THE MAFIA BOSS SAW HIS EX-WIFE PREGNANT IN A CROSSWALK, AND ONE GLANCE DESTROYED EVERYTHING HE THOUGHT HE’D WON

She stopped.

“How?”

“My attorney.”

Evelyn looked away toward the traffic, and when she spoke again her voice was thin with exhaustion. “Then you know why I didn’t tell you.”

“I know you were trying to protect the baby.”

“And you,” she said.

He almost laughed at the absurdity of it. “You don’t protect me by disappearing.”

“You don’t protect me by staying.”

A long pause followed. Then, perhaps because she was too tired to carry the whole world alone for one more hour, she reached for his hand and placed it carefully against the curve of her stomach.

Movement met his palm.

It was small, or maybe he imagined it because he wanted so badly for the child to become undeniable in flesh instead of theory. But something passed between them in that second that no divorce judge could dissolve. Awe emptied him out. He had faced gunfire with steadier breath than the one that left him then.

“You can come to the next appointment,” she said. “Only you. No entourage. No chaos.”

Emotion thickened his voice. “I’ll be there.”

At the clinic two days later, he sat in a waiting room full of soft music and anxious hope, looking wildly out of place in his plain dark jacket and restrained silence. When Evelyn walked in, wearing a gray dress that curved gently over her pregnancy, his chest hurt with the force of wanting a life that looked almost normal.
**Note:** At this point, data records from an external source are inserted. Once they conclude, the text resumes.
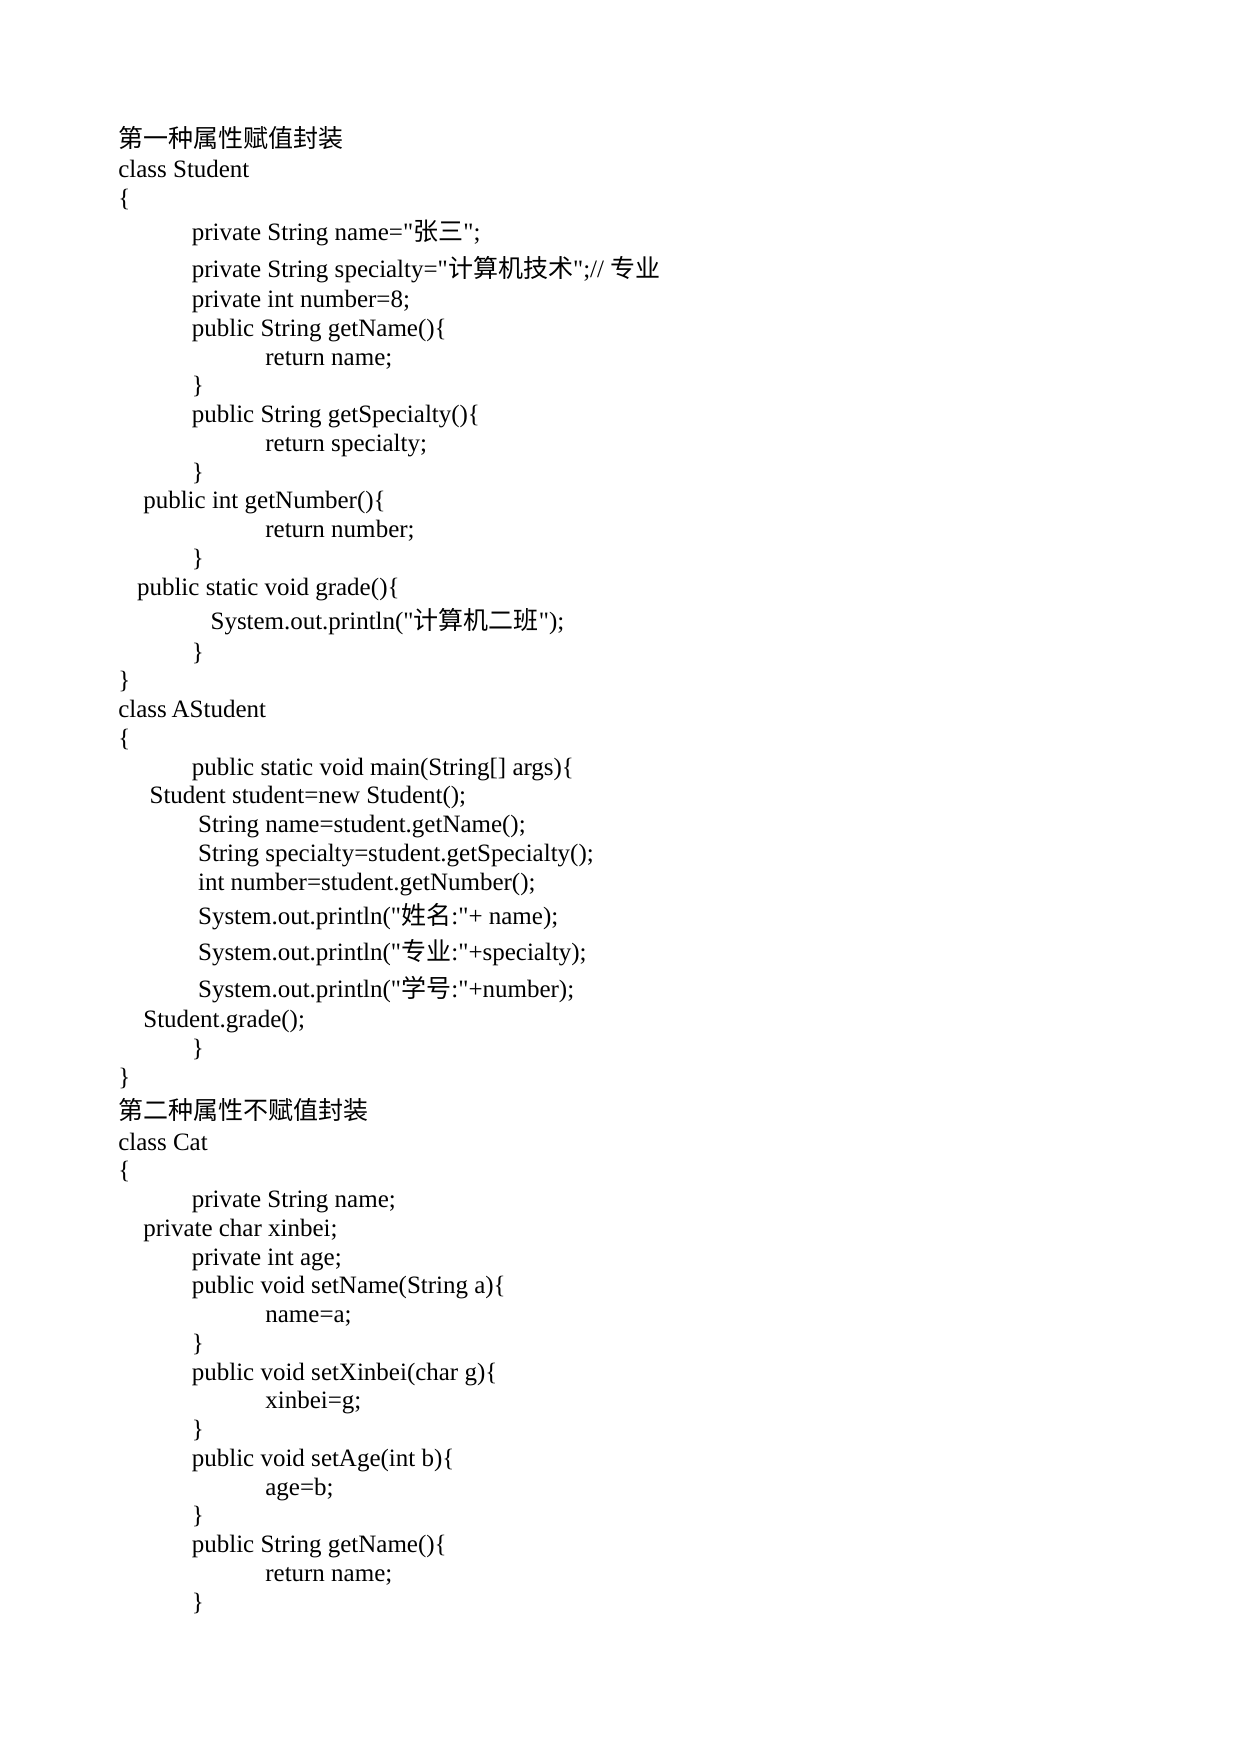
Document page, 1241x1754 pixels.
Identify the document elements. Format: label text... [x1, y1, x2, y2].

text { [118, 183, 1122, 212]
text Student.grade(); [118, 1004, 1122, 1033]
text public String getName(){ [118, 1529, 1122, 1558]
text } [118, 637, 1122, 666]
text System.out.println("计算机二班"); [118, 601, 1122, 637]
text } [118, 1587, 1122, 1616]
text return name; [118, 342, 1122, 371]
text return number; [118, 514, 1122, 543]
text { [118, 723, 1122, 752]
text private char xinbei; [118, 1213, 1122, 1242]
text } [118, 1328, 1122, 1357]
text private int number=8; [118, 284, 1122, 313]
text private int age; [118, 1242, 1122, 1271]
text } [118, 1062, 1122, 1091]
text public void setAge(int b){ [118, 1443, 1122, 1472]
text public void setXinbei(char g){ [118, 1357, 1122, 1386]
text class Cat [118, 1127, 1122, 1156]
text } [118, 1414, 1122, 1443]
text public static void main(String[] args){ [118, 752, 1122, 781]
text 第二种属性不赋值封装 [118, 1091, 1122, 1127]
text Student student=new Student(); [118, 781, 1122, 809]
text } [118, 457, 1122, 486]
text public String getSpecialty(){ [118, 399, 1122, 428]
text } [118, 543, 1122, 572]
text 第一种属性赋值封装 [118, 118, 1122, 154]
text class AStudent [118, 694, 1122, 723]
text public int getNumber(){ [118, 486, 1122, 514]
text public static void grade(){ [118, 572, 1122, 601]
text name=a; [118, 1299, 1122, 1328]
text String specialty=student.getSpecialty(); [118, 838, 1122, 867]
text private String name="张三"; [118, 212, 1122, 248]
text System.out.println("姓名:"+ name); [118, 896, 1122, 932]
text private String name; [118, 1184, 1122, 1213]
text } [118, 1033, 1122, 1062]
text class Student [118, 154, 1122, 183]
text System.out.println("学号:"+number); [118, 968, 1122, 1004]
text } [118, 371, 1122, 399]
text public void setName(String a){ [118, 1271, 1122, 1299]
text String name=student.getName(); [118, 809, 1122, 838]
text System.out.println("专业:"+specialty); [118, 932, 1122, 968]
text { [118, 1156, 1122, 1184]
text int number=student.getNumber(); [118, 867, 1122, 896]
text public String getName(){ [118, 313, 1122, 342]
text } [118, 1501, 1122, 1529]
text xinbei=g; [118, 1386, 1122, 1414]
text } [118, 666, 1122, 694]
text return specialty; [118, 428, 1122, 457]
text return name; [118, 1558, 1122, 1587]
text private String specialty="计算机技术";// 专业 [118, 248, 1122, 284]
text age=b; [118, 1472, 1122, 1501]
During the ultrasound, the room filled with the rapid heartbeat of his son.

The sound broke something open in him. Evelyn cried without trying not to. Dominic stood near her shoulder, gripping the back of a chair hard enough to whiten his knuckles, and knew with perfect clarity that he had wasted too much time being proud.

Afterward she let him take her to a diner. They ate pancakes at noon, and for half an hour they talked about trivial things. Burned water. A bookstore near her apartment. The absurd tyranny of pregnancy cravings. The ease between them returned in fragments, fragile and startling, like sunlight through cracked blinds.